Илья и Оленька переглянулись. Даже транзитом проезжая мимо орджоникидзевских притонов, не всегда удавалось уберечь сына от неприглядных картин.
— Ор-жи-ки-ни-дзе, — с трудом выговорил Сергейка. Это слово всегда давалось ему нелегко.
— Орджоникидзе, — поправил Илья. — Был такой Григорий Орджоникидзе. Он же Серго Орджоникидзе…
— Так это тоже человек?! — смешно вытаращился Сергейка. — И опять с двумя именами!
— Человек, человек, — заверил Илья. — Обычный человек. И имя у него одно. Серго — это партийная кличка. Ну… прозвище, в общем.
— Ор-жи… Ор-джо… — снова попробовал выговорить трудную фамилию сын. Но пока отказался от этой попытки.
— Человек, — задумчиво пробормотал он. — А я-то думал…
Что именно думал сын, осталось тайной. Сергейка быстро переключился на другое:
— Пап, а Сельмаш — это еще один дядя из древности?
— Нет, Сергейка, Сельмаш — это не человек.
— Мутант?
Илья вздохнул. Ничего удивительного в том, что Сергейка так зациклился на мутантах. То, чего больше всего боятся дети, у них обычно на языке.
— Завод такой был, — объяснил Илья. — «Ростсельмаш» назывался. Сельскозозяйственные машины производил. Сначала…
— А что такое сельское хозяйство?
— Это когда люди выращивают себе еду, а потом собирают урожай.
— Понятно-понятно, большие короба для грибов? Это — сельское хозяйство, да?
— И это тоже, — невесело вздохнул Илья. — В некотором роде.
— А кто еще в древности жил? — Видимо, обнаружившаяся связь между седой, с точки зрения Сергейки, стариной и станциями метро всерьез его захватила.
— За Карла Маркса и Театральной есть станция Ворошиловская и Буденовская. Климент Ворошилов и Семен Буденный тоже оттуда… м-м-м… из «древности».
Сергейка погрузился в раздумья.

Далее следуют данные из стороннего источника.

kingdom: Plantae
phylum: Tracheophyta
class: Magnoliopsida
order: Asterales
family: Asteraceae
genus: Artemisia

Вероятно, старался заново осмыслить привычные, давно въевшиеся в сознание названия станций и сопоставить их с конкретными людьми, которые, наверное, представлялись ребенку никак не меньше, чем титанами прошлого.
— Ор-джо-ни-ки-дзе, Во-ро-ши-лов, Бу-ден-ный — сосредоточившись и тщательно проговаривая каждый слог, произнес Сергейка. — Они все тоже писатели?
— Нет, они не писатели.
— Но они жили до метро и до Войны?
— И жили, и умерли, — кивнул Илья. — И они, и Маркс, и Шолохов.
Сергейка снова ненадолго задумался.
— Но раз они умерли до появления метро, значит, ничего для нашего метро сделать не могли? — немного разочарованно сказал он.
— Ничего.
— Они даже написать о метро не могли.
— И не писали.
— Зачем же тогда называть станции их именами?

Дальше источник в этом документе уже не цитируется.